Missouri Attorney General sues businesses over wastewater in lake

Tuesday, November 10, 2009 | 12:01 a.m. CST; updated 8:56 a.m. CST, Tuesday, November 10, 2009

JEFFERSON CITY — A restaurant and two condominium developments near the Lake of the Ozarks allowed sewage to be dumped into the popular central Missouri lake, state Attorney General Chris Koster claims in two lawsuits filed Monday.

The lawsuits were filed against Sunset Palms and Royale Palms condominiums and against Shady Gators restaurant and bar. The businesses have their own systems they are supposed to use to treat the wastewater that eventually ends up in the lake.

Water quality at the lake has been a prominent issue this year since revelations that Missouri's environmental agency did not file timely report about high E. coli results. Since then, the Department of Natural Resources has inspected more than 400 facilities with discharge permits into the lake.

The lawsuit against the condominiums alleges that their wastewater treatment system has cracks in the wall of a holding track, a basin and in a pipe that has allowed untreated or partially treated sewage into the lake.
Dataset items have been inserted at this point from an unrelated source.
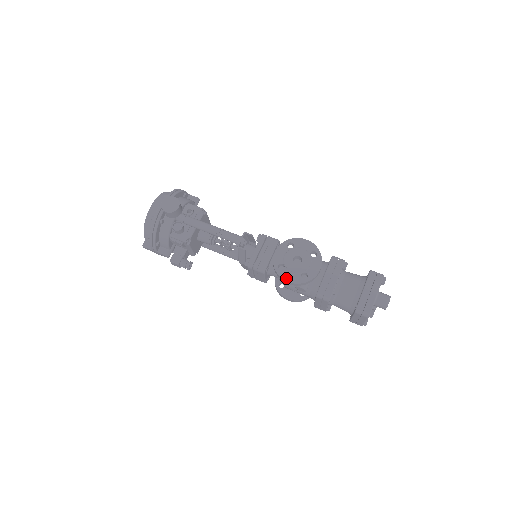
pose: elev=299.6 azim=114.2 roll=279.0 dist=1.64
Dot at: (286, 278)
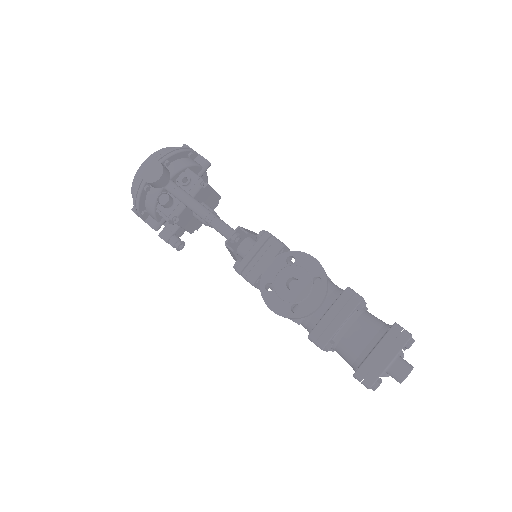
Dot at: (270, 305)
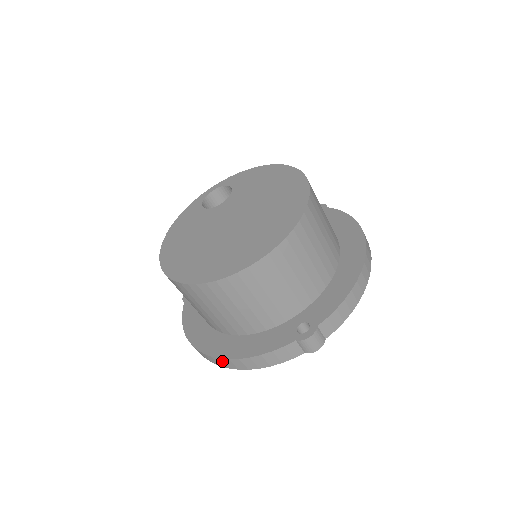
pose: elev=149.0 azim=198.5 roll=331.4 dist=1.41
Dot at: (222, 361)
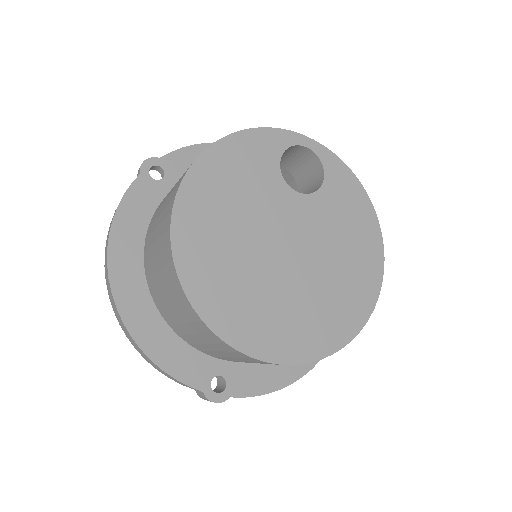
Dot at: (122, 323)
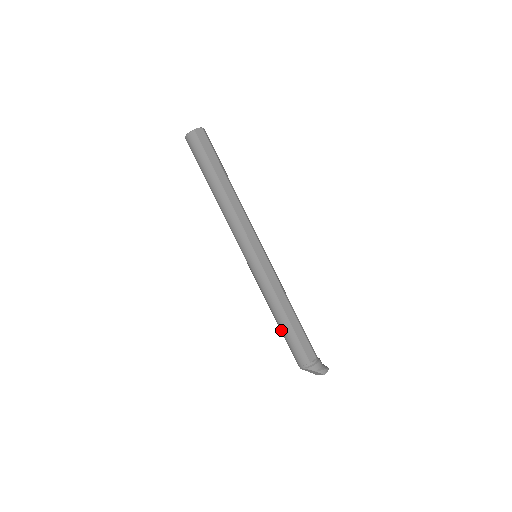
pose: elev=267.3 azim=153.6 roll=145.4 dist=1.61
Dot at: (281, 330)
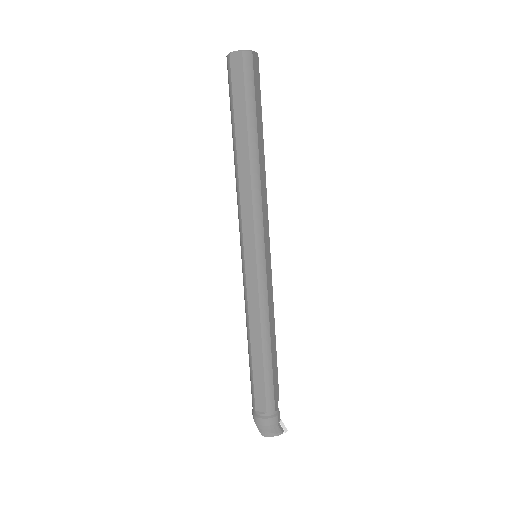
Dot at: occluded
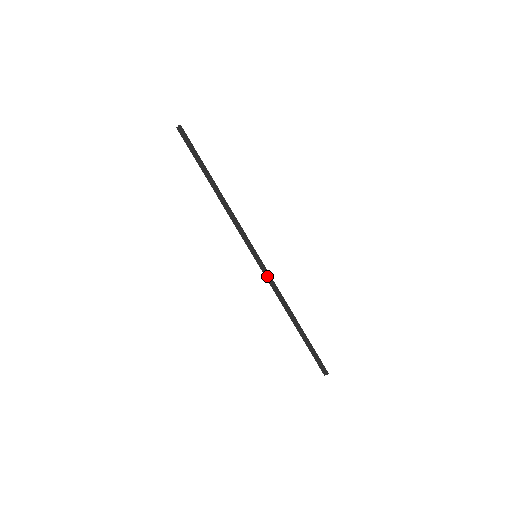
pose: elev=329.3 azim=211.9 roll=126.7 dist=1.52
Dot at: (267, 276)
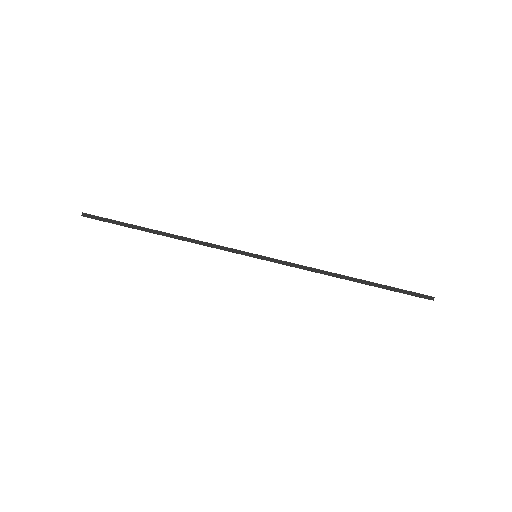
Dot at: (284, 263)
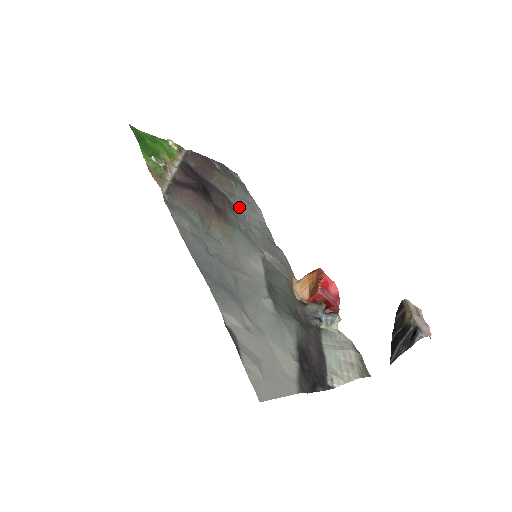
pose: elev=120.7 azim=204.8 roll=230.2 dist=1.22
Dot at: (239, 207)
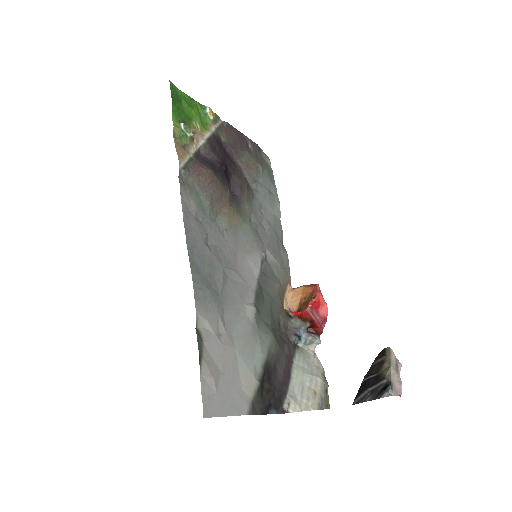
Dot at: (258, 196)
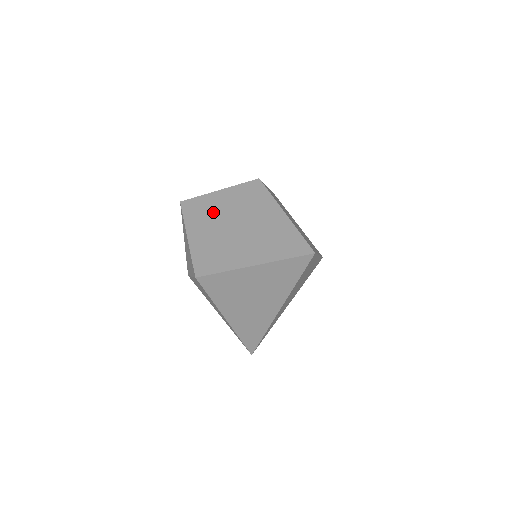
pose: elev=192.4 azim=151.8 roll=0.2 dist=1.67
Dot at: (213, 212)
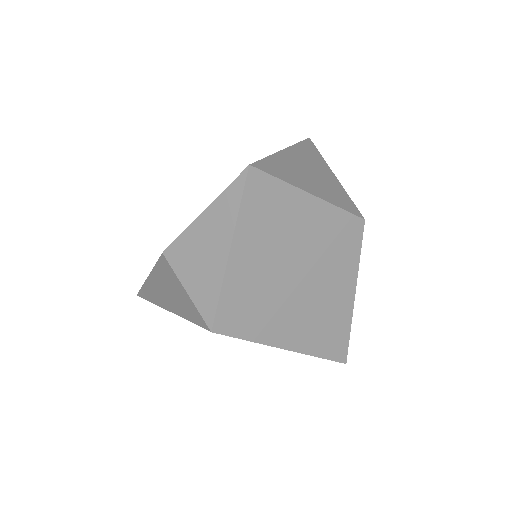
Dot at: (287, 233)
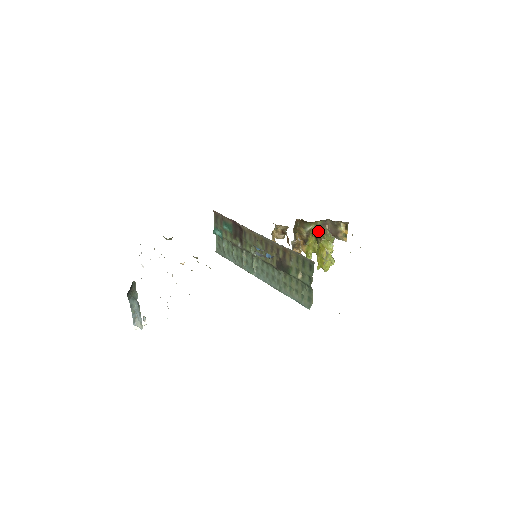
The lawsuit claims that improperly treated wastewater has been allowed to pollute the lake at Sunset Palms since Aug. 9, 2007. Improperly treated water has entered the lake at Royale Palms since Aug. 17, 2006, the lawsuit says.
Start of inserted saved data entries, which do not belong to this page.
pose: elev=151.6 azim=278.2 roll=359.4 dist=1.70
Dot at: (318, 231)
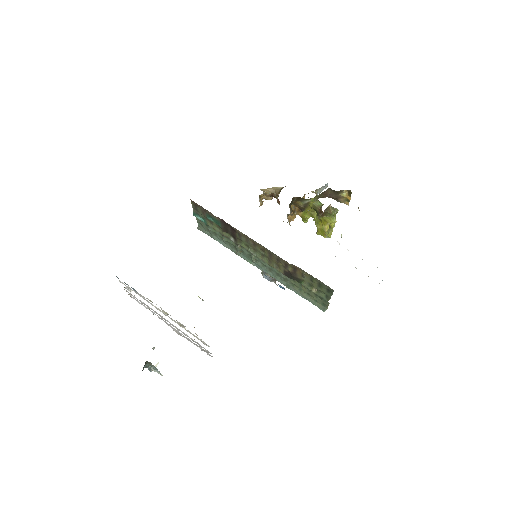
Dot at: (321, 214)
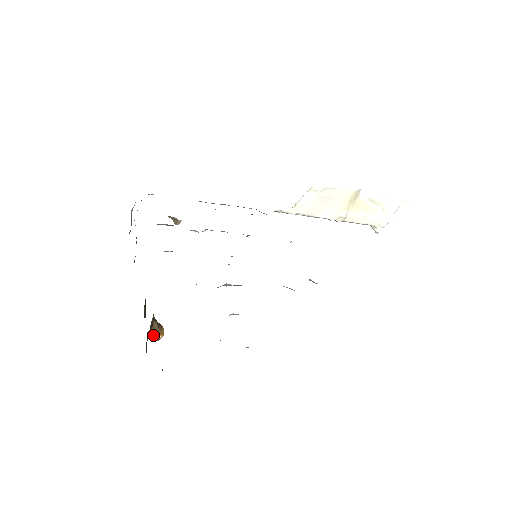
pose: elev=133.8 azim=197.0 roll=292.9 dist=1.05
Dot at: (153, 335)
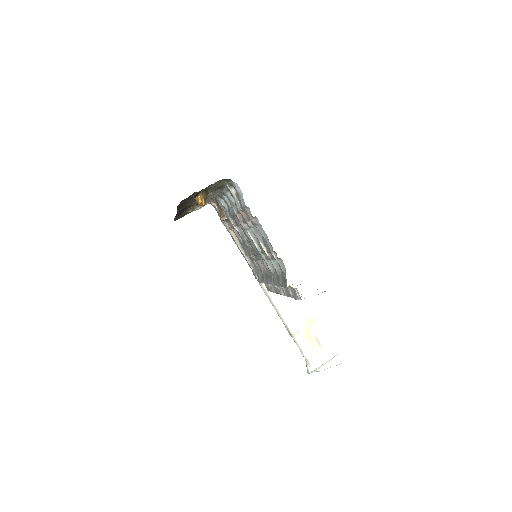
Dot at: (201, 197)
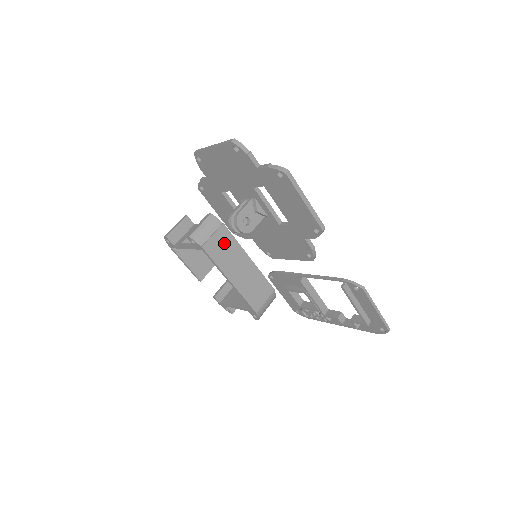
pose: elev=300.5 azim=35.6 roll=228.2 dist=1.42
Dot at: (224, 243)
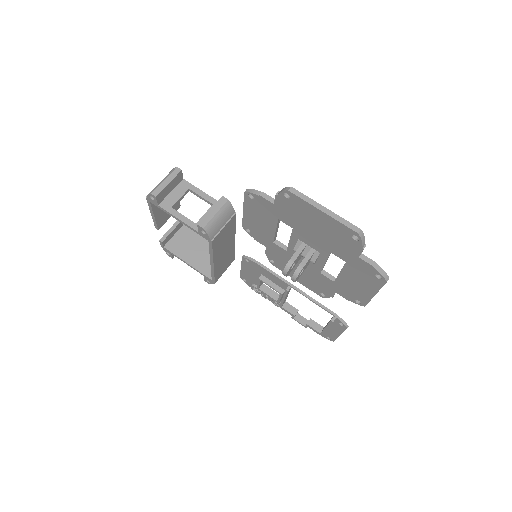
Dot at: (227, 231)
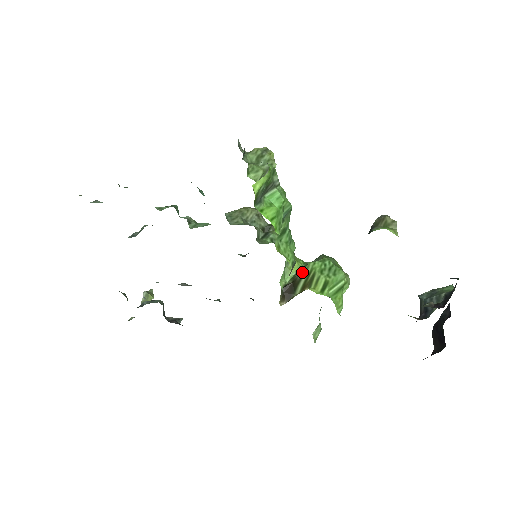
The lawsuit against Shady Gators alleges that at least on June 18, 2007, the restaurant bypassed its treatment system, allowing raw or partially treated sewage into the lake. The suit also claims that on June 23, 2008, and days in July 2008, the restaurant allowed water to be discharged into the lake that exceeded maximum limits for the fecal coliform bacteria. The restaurant is also accused of failing to file necessary reports with the Department of Natural Resources.

Gary Prewitt, who owns Shady Gators, denied discharging sewage into the lake and said Monday that he was unaware of the lawsuit until contacted by a reporter. He said other problems mentioned in the lawsuit were fixed after a DNR inspection.

"I know we didn't let any raw sewage out into the lake," he said.

Prewitt said there were problems with filing monitoring reports about the business' wastewater because state notices were sent to a former business partner and not forwarded.

Mark Kelly, who owns the condominium developments, did not immediately return a call seeking comment Monday.

Koster, a Democrat, said that his office would aggressively pursue cases in which people are accused of contaminating the lake.

"Raw sewage in the lake is not acceptable," Koster said.

A Missouri Clean Water Commission document from March 2009 notes that inspections at the Royale Palms had found numerous problems over several years and recommended that the commission ask the attorney general's office to take legal action.

Koster's lawsuits were filed in Camden County, which encompasses much of the shoreline for the Lake of the Ozarks.

Koster is seeking a court order directing the condominiums and restaurant to follow state clean water laws, pay court costs and a civil penalty of up to $10,000 per day that clean water laws were violated.